Ms. Miley's connection to Mr. Shakti has helped open doors, but security concerns still frustrated efforts to get projects going. Impromptu meetings with Iraqis have proved all but impossible; visits to project sites are complicated by the need for military protection.
Ms. Miley's personnel can only venture into Tikrit and other nearby cities a few times a week, and they always travel in convoys of at least three armored Humvees protected by heavily armed U.S. military personnel. Trips are regularly scrapped at the last-minute because of gunfire or roadside bombs, and several military members of the team have been wounded in insurgent ambushes.

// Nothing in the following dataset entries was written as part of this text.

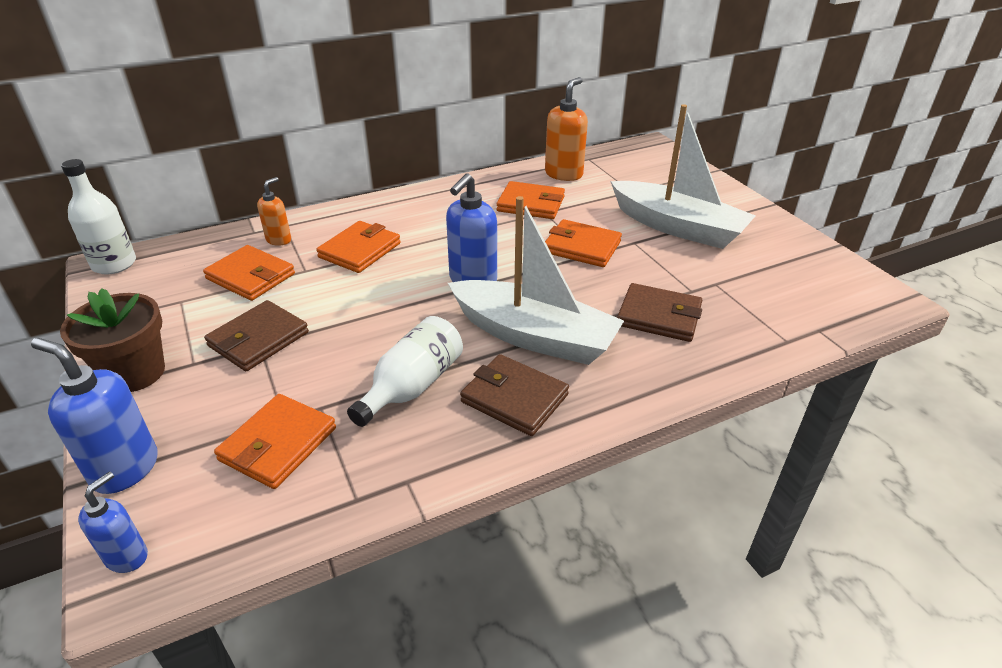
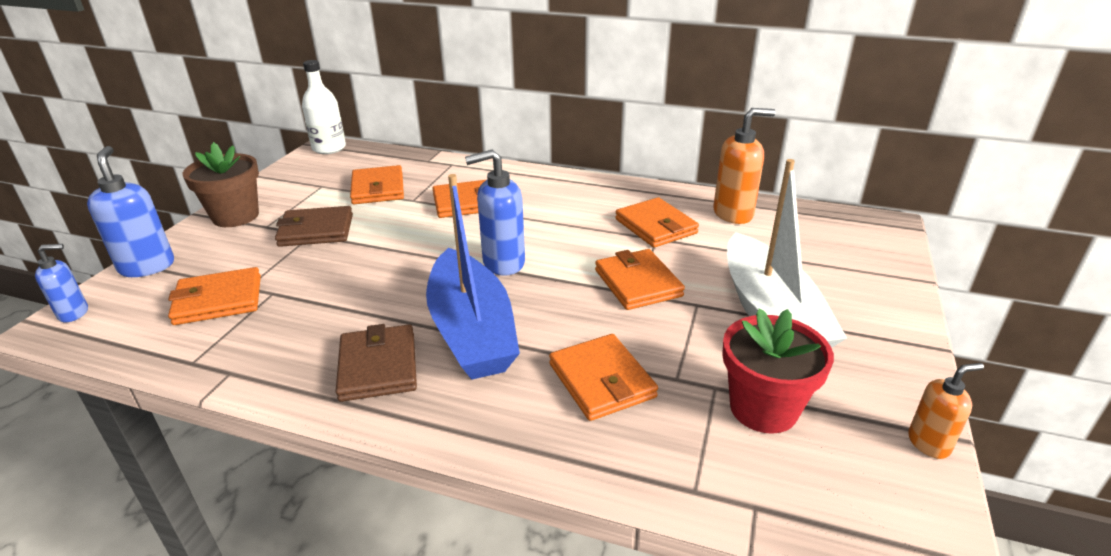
camera: 45 degrees right, 5 degrees down
(279, 240) = (432, 172): orange soap dispenser -> orange soap dispenser (929, 443)
(412, 386) = (337, 313): white bottle -> none
(534, 336) = (472, 331): white boat -> blue boat
(659, 316) = (601, 380): brown wallet -> orange wallet
(751, 280) = (763, 408): none -> red flower pot

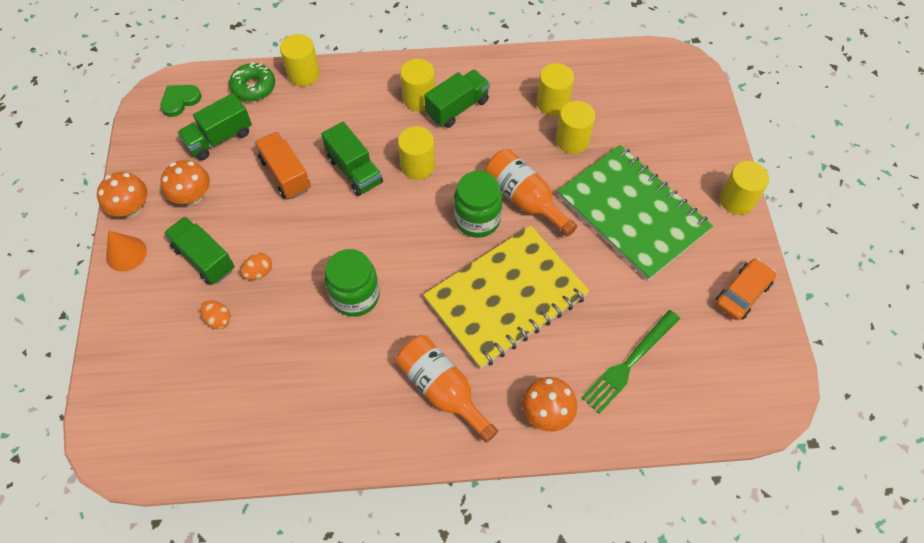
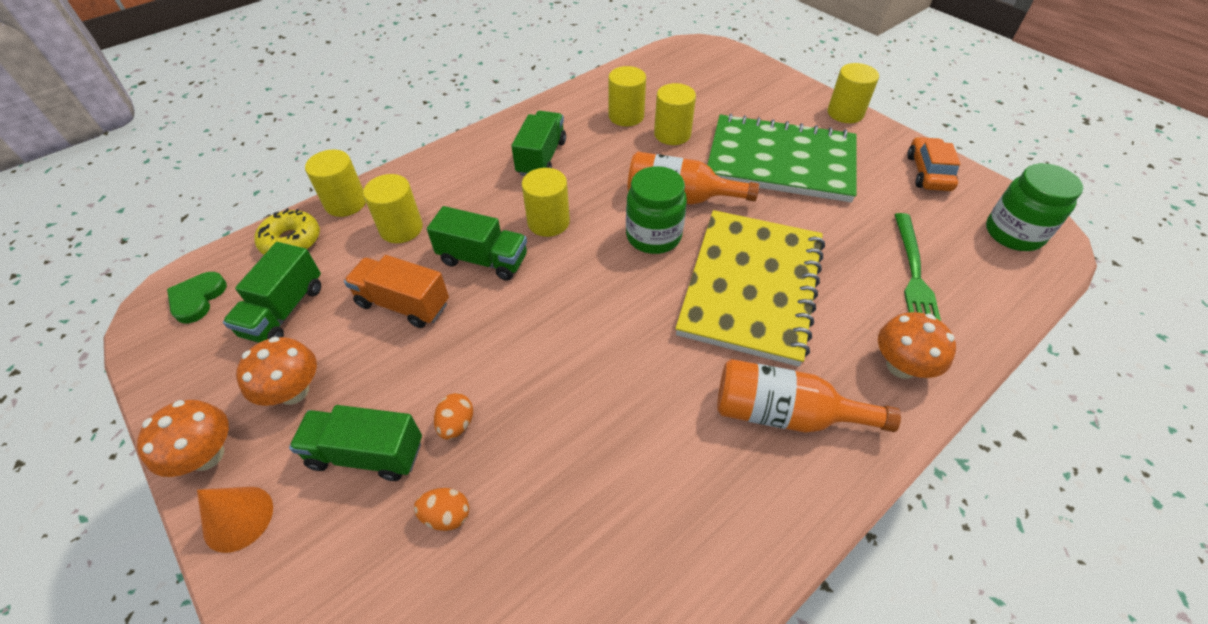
camera: 35 degrees left, 10 degrees down
(253, 87) = (291, 241): green donut -> yellow donut
(355, 296) = (598, 379): green jar -> green jar (1013, 233)
(419, 99) = (495, 168): yellow cylinder -> yellow cylinder (401, 228)

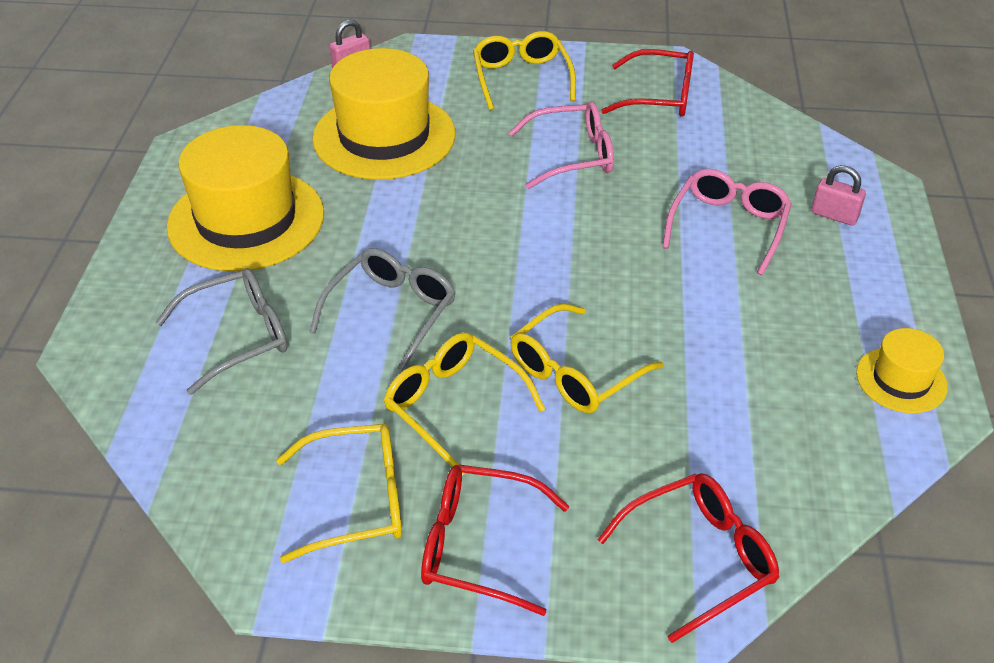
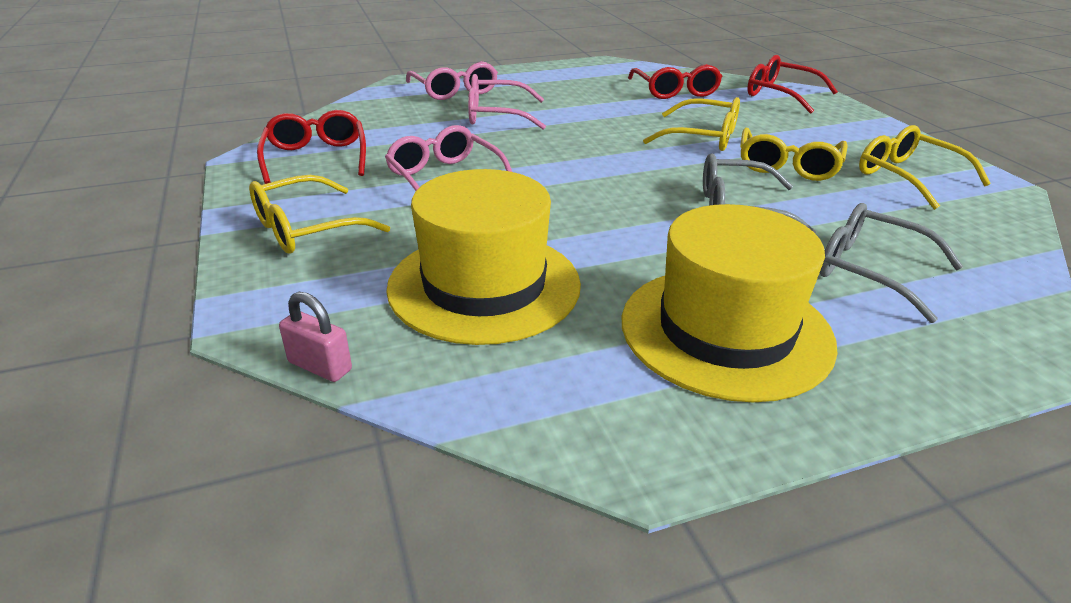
camera: 115 degrees left, 10 degrees down
(479, 546) = (868, 139): red glasses -> red glasses (675, 91)
(834, 215) = (454, 90): pink padlock -> pink glasses
(901, 380) = (595, 69): yellow hat -> none

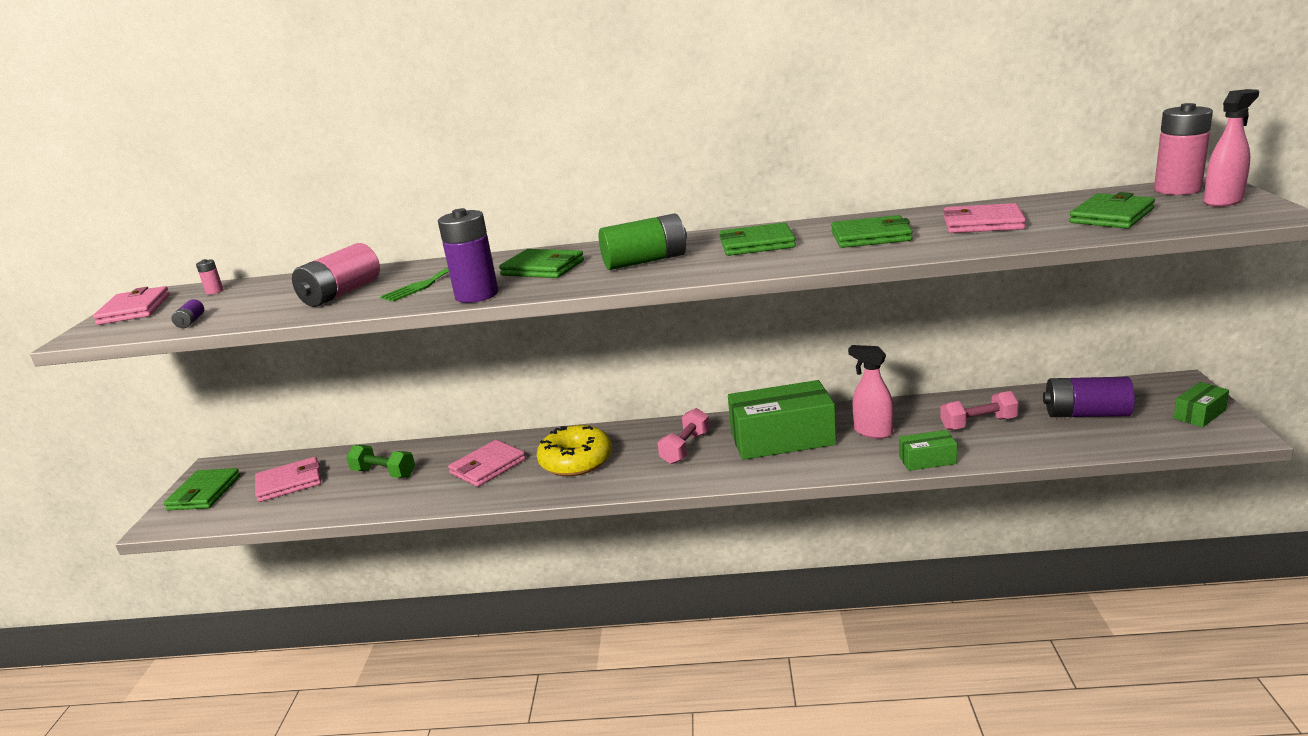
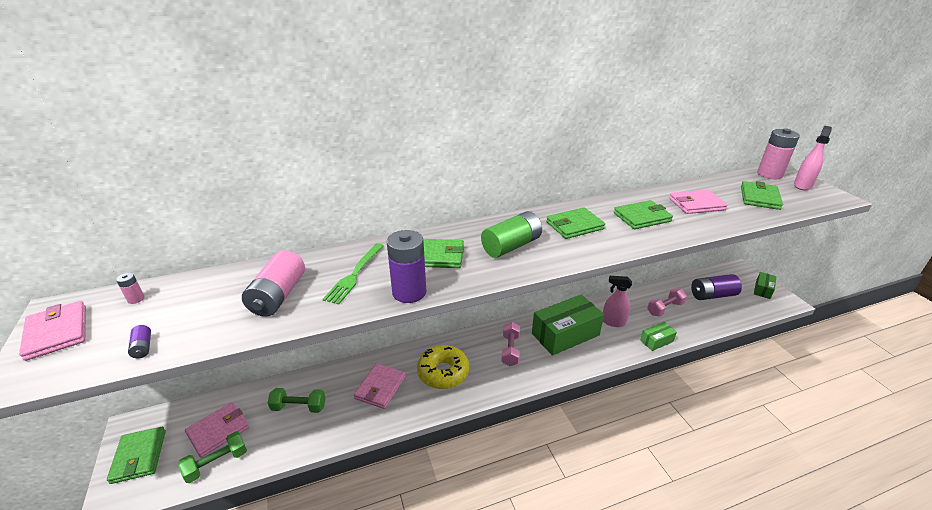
camera: 25 degrees left, 10 degrees up
(270, 509) = (217, 463): none -> green dumbbell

Due to safety concerns, many of the team's Iraqi counterparts spend extended periods of time out of the country. Mr. Shakti, for instance, speaks defiantly of never bowing to the insurgents who killed his wife. He says insurgents have tried to assassinate him 16 times. But U.S. officials say he spends at least as much time in Dubai and Jordan as he does in Iraq.
The security restrictions have hampered provincial teams across Iraq. An October audit by the Special Inspector General for Iraq Reconstruction, Stuart Bowen, found that just four of the State Department's 13 main and auxiliary PRT offices then in operation were "generally able" to function effectively and recommended closing the offices in the bloody Basra and Anbar provinces entirely.
Ms. Miley's PRT has also faced criticism from U.S. military commanders.
While Ms. Miley has been trying to build a courthouse, the military has been building a string of new greenhouses across the province. The greenhouses are to include adjacent plots of land where Iraqi farmers can experiment with different types of crops.
The idea for the greenhouses originated with Iraqi agricultural officials, but the Army isn't relying on the Iraqi government to fund or manage the project. Instead, the greenhouses are being purchased with American money, and the 82nd Airborne Division is in charge of hiring the Iraqi contractor and overseeing the actual construction work.
"You need to grab the low-hanging fruit," said Capt. Dan Cederman, a civil-affairs officer for the 82nd Airborne Division. "You need to knock down some short, quick goals to show the Iraqis they have something to gain."